Beim securPharm-System machen Arzneimittelhersteller jede Packung zu einem Unikat, indem sie einen quadratischen Data Matrix Code aufdrucken, der eine individuelle Nummer (randomisierte Seriennummer) enthält. Alle vergebenen Nummern speichern sie in einer gemeinsamen Hersteller-Datenbank.

Später, in der Apotheke, wird der Code jeder Packung direkt vor der Abgabe an den Patienten verifiziert, d.h. gescannt und damit in der Hersteller-Datenbank abgefragt. Bei Unstimmigkeiten (Seriennummer nicht vergeben oder schon bei einer anderen Packung gescannt worden) erhält der Patient eine andere Packung des gleichen Medikaments, die beanstandete Packung wird einbehalten und der Fälschungsverdacht untersucht.

Quelle: securPharm

Sorgen macht den Behörden allerdings weniger der legale Vertriebsweg, sondern der illegale Markt vor allem im Internet. Die deutschen Zollfahnder haben allein 2012 rund 321.000 gefälschte Arzneimittel im Wert von 4,8 Millionen Euro beschlagnahmt.

Seit fünf Monaten im Test

Seit fünf Monaten laufe das Sicherheitssystem in einem Test, so die Verbände. Beteiligt hätten sich mehr als 280 Apotheken und 24 Pharmaunternehmen. Die bereits hohe Sicherheit der legalen Vertriebskette werde weiter verbessert, sagte der Sprecher des securPharm-Vorstands, Reinhard Hoferichter. Bis zum Jahr 2017 solle das System flächendeckend aufgebaut sein.

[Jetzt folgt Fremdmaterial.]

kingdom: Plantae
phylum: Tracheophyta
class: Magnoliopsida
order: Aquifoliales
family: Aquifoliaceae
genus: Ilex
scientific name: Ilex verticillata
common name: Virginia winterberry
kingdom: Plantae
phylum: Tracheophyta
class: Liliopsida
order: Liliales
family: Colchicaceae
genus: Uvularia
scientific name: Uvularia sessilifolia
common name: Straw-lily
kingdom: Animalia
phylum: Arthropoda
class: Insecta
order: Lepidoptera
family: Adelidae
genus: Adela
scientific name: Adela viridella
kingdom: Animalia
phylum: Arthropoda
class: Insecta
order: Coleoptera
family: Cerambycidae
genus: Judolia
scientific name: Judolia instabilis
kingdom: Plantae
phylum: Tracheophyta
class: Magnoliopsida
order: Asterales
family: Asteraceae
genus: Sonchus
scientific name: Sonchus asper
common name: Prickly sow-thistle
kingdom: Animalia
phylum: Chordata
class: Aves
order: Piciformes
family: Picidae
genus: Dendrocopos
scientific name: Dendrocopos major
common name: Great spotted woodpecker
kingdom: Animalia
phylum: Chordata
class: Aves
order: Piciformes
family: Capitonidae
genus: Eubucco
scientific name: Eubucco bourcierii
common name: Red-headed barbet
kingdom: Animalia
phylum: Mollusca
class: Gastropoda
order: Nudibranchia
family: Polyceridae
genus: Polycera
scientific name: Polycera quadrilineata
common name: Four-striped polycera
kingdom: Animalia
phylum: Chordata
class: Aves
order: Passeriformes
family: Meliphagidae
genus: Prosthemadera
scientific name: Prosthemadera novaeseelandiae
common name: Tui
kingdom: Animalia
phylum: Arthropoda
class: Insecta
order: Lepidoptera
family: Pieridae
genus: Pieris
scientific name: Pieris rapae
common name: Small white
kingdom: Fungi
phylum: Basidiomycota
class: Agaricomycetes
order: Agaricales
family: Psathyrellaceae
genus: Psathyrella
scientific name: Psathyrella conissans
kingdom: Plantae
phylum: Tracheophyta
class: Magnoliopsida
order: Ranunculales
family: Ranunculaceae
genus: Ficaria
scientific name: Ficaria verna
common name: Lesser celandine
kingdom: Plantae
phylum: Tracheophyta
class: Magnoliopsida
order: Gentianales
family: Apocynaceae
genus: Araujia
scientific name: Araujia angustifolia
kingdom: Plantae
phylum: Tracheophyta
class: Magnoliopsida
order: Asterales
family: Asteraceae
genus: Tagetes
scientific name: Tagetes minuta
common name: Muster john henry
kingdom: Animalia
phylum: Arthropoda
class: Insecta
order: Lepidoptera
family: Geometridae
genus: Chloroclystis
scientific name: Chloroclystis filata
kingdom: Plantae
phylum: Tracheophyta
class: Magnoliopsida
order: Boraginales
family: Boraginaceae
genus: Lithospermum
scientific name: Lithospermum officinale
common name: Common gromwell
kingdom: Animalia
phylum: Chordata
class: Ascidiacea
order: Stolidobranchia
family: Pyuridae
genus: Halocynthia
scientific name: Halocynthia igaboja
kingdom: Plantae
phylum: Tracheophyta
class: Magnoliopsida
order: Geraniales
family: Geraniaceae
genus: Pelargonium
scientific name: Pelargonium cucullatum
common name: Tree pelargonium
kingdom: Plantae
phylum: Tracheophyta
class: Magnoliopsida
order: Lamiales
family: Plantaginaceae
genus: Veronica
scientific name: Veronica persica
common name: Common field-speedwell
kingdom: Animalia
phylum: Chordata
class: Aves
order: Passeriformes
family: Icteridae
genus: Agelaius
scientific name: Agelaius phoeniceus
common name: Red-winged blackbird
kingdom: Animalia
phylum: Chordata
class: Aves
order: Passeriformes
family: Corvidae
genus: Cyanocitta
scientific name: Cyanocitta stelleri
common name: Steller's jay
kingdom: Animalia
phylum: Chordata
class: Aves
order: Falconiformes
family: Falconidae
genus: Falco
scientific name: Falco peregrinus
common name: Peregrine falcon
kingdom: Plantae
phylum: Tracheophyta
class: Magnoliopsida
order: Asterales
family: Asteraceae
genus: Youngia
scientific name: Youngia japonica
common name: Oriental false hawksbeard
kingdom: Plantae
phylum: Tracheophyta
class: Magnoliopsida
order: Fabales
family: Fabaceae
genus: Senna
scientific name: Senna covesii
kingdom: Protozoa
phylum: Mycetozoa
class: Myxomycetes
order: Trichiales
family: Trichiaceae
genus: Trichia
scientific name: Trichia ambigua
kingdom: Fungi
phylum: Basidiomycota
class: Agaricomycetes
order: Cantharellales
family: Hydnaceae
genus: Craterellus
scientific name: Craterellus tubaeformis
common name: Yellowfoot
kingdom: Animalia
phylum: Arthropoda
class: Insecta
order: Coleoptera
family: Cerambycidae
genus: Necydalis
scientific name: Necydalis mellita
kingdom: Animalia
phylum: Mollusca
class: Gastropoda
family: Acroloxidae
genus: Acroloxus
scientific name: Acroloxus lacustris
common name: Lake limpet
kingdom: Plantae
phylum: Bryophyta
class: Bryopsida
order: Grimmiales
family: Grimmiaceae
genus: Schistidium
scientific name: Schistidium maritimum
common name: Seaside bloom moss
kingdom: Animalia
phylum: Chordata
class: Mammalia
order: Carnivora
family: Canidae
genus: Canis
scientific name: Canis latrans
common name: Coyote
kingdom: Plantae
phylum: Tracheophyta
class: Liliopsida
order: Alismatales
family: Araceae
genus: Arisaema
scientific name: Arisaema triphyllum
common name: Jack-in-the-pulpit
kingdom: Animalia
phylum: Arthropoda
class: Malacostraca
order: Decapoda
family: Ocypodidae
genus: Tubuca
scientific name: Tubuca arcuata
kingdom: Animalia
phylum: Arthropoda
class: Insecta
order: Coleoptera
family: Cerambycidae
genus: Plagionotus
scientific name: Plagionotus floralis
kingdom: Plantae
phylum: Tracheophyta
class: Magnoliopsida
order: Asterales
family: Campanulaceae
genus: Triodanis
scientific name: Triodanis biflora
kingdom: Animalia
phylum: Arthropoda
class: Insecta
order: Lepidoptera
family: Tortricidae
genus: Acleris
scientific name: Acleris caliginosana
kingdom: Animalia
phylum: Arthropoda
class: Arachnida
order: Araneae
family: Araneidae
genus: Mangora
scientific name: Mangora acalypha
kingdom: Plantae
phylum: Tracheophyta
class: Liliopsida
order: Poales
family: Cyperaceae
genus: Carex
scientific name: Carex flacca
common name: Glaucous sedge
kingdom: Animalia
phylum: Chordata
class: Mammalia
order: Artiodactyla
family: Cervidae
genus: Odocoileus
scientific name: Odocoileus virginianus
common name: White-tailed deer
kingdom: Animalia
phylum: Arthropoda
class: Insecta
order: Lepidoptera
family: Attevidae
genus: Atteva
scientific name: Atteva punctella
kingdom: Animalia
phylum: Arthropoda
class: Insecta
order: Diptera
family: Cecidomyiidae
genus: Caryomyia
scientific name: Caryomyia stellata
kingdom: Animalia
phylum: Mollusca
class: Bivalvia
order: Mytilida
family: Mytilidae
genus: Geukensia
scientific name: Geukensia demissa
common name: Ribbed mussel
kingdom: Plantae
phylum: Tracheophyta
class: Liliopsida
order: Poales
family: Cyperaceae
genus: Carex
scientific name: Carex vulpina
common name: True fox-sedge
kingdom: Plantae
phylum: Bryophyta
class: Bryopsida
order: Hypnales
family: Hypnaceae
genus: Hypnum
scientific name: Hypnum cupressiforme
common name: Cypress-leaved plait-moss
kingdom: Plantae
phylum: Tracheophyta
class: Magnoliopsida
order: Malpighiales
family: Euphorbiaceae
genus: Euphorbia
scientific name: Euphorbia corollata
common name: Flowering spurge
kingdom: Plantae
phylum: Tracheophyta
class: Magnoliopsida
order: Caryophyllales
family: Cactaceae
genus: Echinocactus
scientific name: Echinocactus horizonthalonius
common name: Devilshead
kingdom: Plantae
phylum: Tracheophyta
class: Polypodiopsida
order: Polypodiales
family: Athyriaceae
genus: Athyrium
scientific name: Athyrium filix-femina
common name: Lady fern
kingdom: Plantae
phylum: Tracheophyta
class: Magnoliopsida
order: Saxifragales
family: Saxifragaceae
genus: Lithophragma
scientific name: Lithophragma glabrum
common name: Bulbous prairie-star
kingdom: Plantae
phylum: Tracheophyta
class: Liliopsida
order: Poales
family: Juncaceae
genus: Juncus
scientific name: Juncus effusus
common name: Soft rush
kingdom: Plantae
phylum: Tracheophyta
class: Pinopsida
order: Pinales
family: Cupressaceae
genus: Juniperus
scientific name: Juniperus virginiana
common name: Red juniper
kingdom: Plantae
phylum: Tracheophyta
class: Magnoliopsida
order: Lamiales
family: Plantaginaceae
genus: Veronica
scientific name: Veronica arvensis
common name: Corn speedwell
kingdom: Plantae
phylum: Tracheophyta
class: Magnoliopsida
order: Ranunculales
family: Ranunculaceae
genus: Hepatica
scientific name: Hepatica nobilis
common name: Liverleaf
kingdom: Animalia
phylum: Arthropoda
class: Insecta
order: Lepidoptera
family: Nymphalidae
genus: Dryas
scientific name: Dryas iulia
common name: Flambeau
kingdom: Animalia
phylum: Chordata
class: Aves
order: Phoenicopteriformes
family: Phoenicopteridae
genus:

Bei Unstimmigkeiten bekämen die Patienten eine andere Packung des gleichen Medikaments. Die beanstandete Packung werde einbehalten, der Fälschungsverdacht untersucht. Grundlage ist eine EU-Fälschungsrichtlinie, die vorschreibt, dass jede Packung ab 2017 Sicherheitsmerkmale tragen muss, mit denen sie auf Echtheit geprüft werden kann.

In Entwicklungsländern bis zu jedes zweite Medikament gefälscht

In den Entwicklungsländern sind nach Einschätzungen der Weltgesundheitsorganisation bis zu 50 Prozent der vertriebenen Arzneimittel Fälschungen. Auch in Deutschland hatte die Zahl der Fälschungen in den vergangenen Jahren stark zugenommen.

Vor allem Lifestyle-Produkte wie Potenz- oder Haarwuchsmittel, aber auch AIDS- und Krebsmedikamente oder Antibiotika wurden immer wieder als Fälschungen gefunden. Die Spannbreite reicht von Präparaten in gefälschter Verpackung bis zu Mitteln ohne Wirkstoff.